Sztuka życia – sztuka planowania?

Plannery, organizery, kalendarze, notesy, notatniki, aplikacje, bullet journal – wszystko po to, żeby ogarnąć życie, nadać mu rytm i nie uronić ani chwili. Czy rzeczywiście? Na mojej półce powoli kończy żywot kolejny planner na ten rok, który nie spełnił pokładanych w nim oczekiwań. Za to w internetach roi się od pań i panów swojego i naszego czasu, specjalistek od kolorowego rozpisywania planu dnia i wyznaczania priorytetów, mistrzów określania celów – koniecznie SMART – i innych braci i sióstr w planowaniu. Co to daje? Pewnie jest sporo szczęściarzy, którzy sumiennie planują każdy osobodzień i z zegarkiem w ręku potrafią realizować cele. Jest też jednak wiele osób, które wizja planowania przytłacza i deprymuje. Jako że mi ostatnio temat ten sprawia sporo problemów, postanowiłam sięgnąć po wspomaganie, ale u źródeł, czyli u jednej z moich ulubionych autorek. Zapraszam więc na krótką przygodę ze “Sztuką planowania”.

· · · ·

→ Zadania do wykonania:
(1) Odpowiedz krótko na pytania do tekstu o planowaniu:
(a) Jakie określenie celów tekst podaje jako obowiązkowe u mistrzów ich wyznaczania?
(b) Co powoli kończy żywot na półce?
(c) Na przygodę z czym zaprasza tekst w ostatnim zdaniu?
(2) Dopisz dalszy ciąg tekstu o planowaniu, zaczynając od miejsca, w którym się kończy.

· · · ·

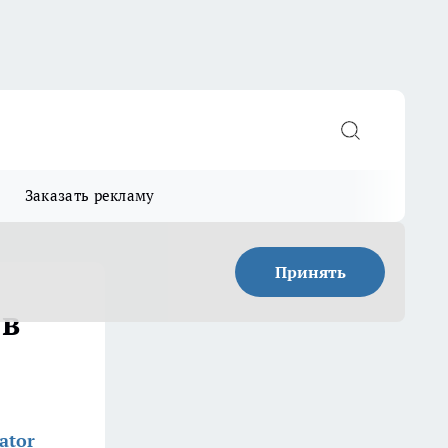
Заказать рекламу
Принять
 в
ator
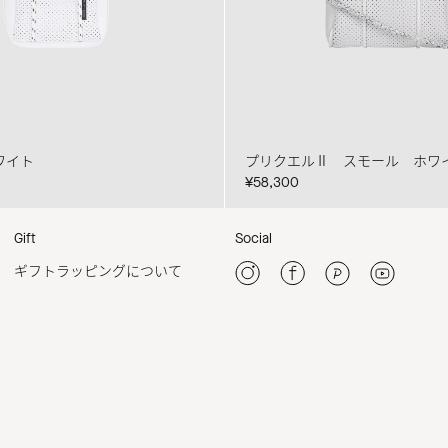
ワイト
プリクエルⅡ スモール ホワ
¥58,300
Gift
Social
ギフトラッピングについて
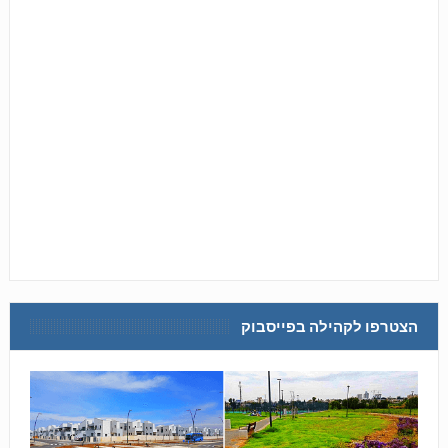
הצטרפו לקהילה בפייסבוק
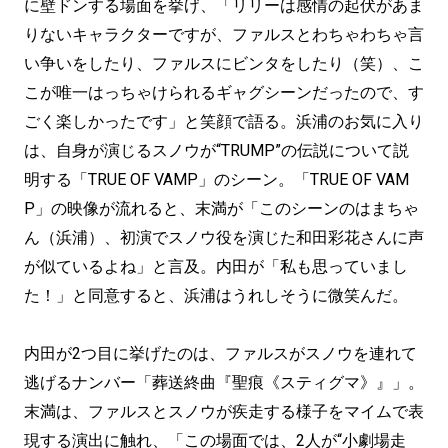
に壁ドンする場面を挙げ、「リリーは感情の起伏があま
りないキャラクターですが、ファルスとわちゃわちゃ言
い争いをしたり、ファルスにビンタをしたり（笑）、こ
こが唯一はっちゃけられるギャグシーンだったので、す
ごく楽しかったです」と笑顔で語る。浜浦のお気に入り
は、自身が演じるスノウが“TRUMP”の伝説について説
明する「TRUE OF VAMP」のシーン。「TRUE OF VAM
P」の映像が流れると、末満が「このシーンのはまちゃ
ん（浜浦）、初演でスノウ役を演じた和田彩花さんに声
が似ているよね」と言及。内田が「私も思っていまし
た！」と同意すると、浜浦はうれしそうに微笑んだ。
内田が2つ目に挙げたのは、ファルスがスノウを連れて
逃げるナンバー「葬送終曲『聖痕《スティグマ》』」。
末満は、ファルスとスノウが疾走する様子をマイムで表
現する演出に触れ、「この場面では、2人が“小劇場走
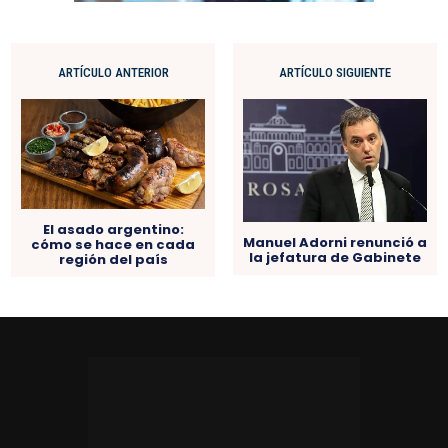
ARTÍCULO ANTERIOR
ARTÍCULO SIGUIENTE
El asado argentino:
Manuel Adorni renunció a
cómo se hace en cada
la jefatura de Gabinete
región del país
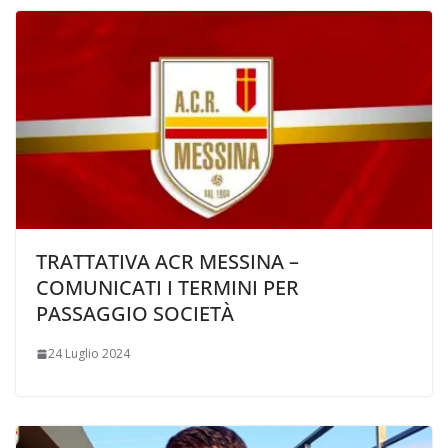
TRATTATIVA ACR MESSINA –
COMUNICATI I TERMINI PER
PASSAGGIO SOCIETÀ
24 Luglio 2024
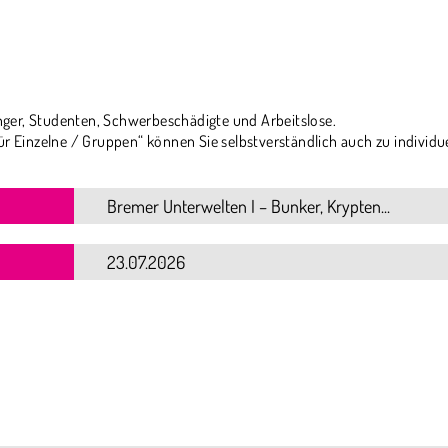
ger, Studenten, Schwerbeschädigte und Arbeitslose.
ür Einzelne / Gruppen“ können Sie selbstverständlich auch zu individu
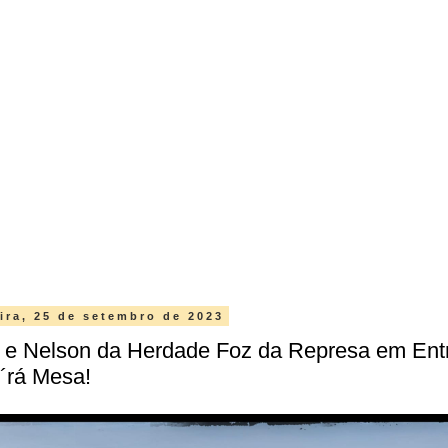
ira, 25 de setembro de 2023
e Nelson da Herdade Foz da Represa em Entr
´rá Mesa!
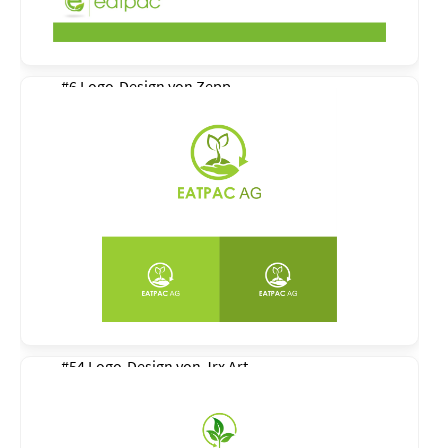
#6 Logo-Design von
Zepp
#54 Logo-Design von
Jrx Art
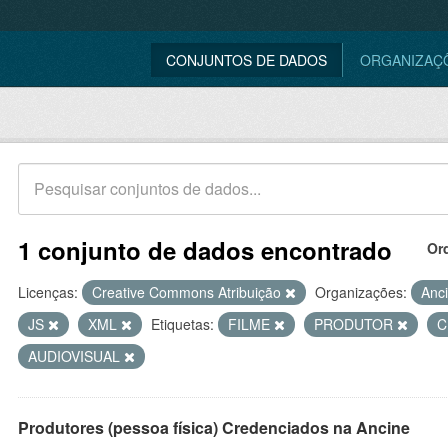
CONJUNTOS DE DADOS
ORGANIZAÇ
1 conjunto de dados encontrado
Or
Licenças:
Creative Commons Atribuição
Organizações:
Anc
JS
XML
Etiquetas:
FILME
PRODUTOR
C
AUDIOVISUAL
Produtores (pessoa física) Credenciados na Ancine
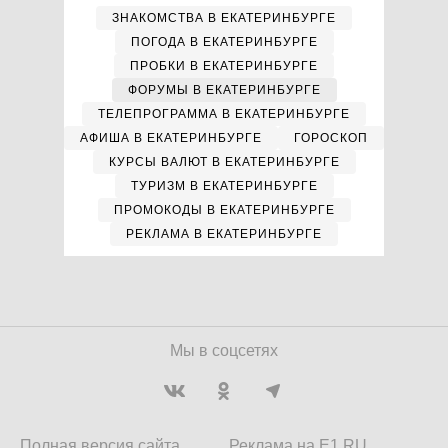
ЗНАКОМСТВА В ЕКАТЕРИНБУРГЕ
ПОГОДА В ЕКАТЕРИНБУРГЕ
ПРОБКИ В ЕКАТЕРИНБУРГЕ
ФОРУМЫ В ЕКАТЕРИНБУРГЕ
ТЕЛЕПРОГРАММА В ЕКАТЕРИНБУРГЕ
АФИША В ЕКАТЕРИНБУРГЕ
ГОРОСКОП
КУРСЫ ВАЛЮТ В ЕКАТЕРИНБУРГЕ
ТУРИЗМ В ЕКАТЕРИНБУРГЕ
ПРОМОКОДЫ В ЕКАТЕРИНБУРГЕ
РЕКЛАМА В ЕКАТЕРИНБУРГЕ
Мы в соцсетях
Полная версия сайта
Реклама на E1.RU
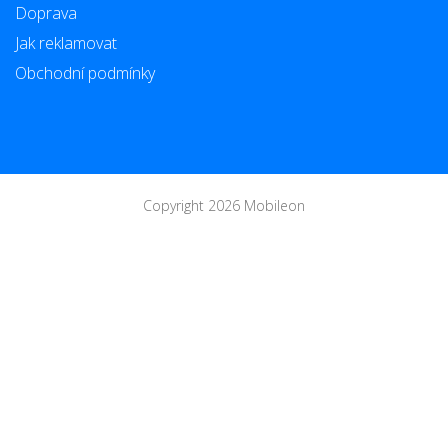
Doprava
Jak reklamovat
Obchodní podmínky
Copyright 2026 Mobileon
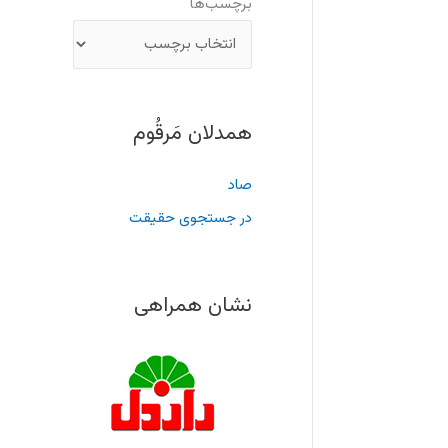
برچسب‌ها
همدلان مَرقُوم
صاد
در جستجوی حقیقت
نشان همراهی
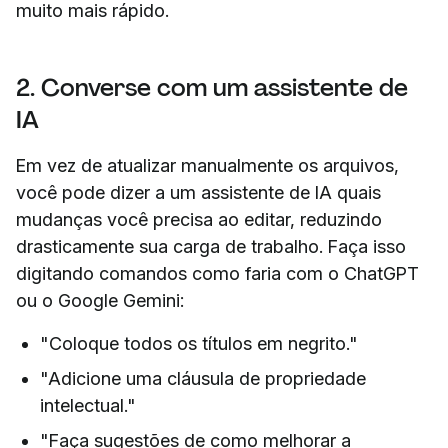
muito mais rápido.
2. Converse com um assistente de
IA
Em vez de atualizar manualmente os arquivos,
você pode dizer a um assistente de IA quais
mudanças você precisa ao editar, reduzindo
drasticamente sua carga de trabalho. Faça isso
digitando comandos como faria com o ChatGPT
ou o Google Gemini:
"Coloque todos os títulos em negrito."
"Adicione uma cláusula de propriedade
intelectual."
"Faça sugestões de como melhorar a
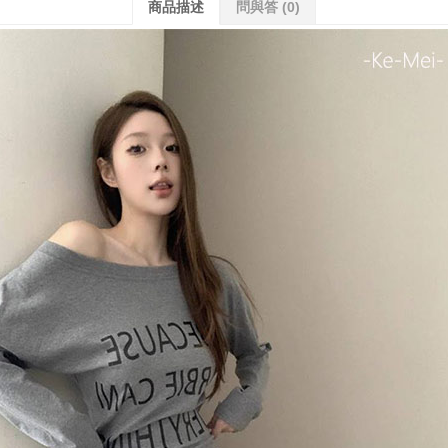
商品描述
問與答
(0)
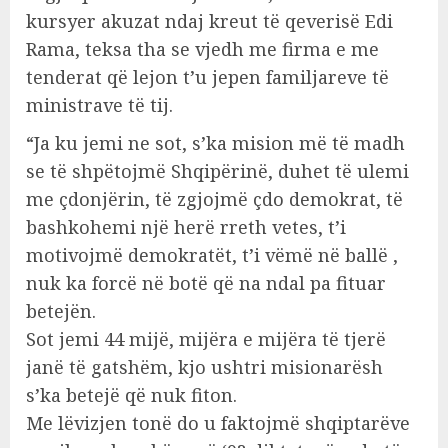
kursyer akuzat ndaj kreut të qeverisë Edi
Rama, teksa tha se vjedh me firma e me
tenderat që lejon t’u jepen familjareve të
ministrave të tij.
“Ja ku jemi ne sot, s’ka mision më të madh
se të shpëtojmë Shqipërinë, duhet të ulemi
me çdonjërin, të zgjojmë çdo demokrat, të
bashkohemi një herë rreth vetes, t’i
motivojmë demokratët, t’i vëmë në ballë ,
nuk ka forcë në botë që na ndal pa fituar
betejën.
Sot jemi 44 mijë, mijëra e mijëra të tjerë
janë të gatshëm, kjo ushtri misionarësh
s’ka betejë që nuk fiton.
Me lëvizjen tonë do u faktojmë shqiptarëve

· · · ·

→ Odpowiedzi do zadań:
(1)
(a) SMART
(b) Kolejny planner na ten rok, który nie spełnił pokładanych w nim oczekiwań.
(c) Ze "Sztuką planowania".

(2)
Sztuka planowania

Wstąpiłam niegdyś na ścieżkę uważności i romansu z minimalizmem, odkrywając kamienie milowe tego ruchu/trendu/prądu, chociażby tutaj. W ten sposób odkryłam też Dominique Loreau i jej cykl o różnych “sztukach”, ale po “Sztukę planowania” sięgnęłam dopiero teraz, gdy rzuciła mi się w oczy w bibliotece. Spodziewałam się wytycznych dotyczących realizowania celów życiowych, kolejnego podręcznika do wypełniania plannera czy obierania priorytetów. Jednak książka ogromnie mnie zaskoczyła, bo nic w niej nie jest oczywiste, a ona sama zaprasza do bardzo szerokiej refleksji nad swoim życiem, pokazując czasem mocno niedoceniane i pomijane jego aspekty.

Zamysł autorki jest bardzo prosty: najłatwiej i najszybciej porządkuje się życie za pomocą… list. Listy przeróżnego rodzaju, na każdą okazję i temat. A dlaczego? Ano jak zauważa Loreau, dzięki swojej zwięzłej formie listy ułatwiają uporządkowanie każdego obszaru życia, dają większą jasność i lekkość umysłu, nie wymagają wielkiego wysiłku i można je sporządzić zawsze i wszędzie. To planowanie w duchu minimalistycznym. Przy czym Loreau nie ogranicza się do list zakupów czy celów życiowych. Jej spisy dotykają najróżniejszych tematów, pozwalając tym samym na rozwój i zwiększenie świadomości na swój temat.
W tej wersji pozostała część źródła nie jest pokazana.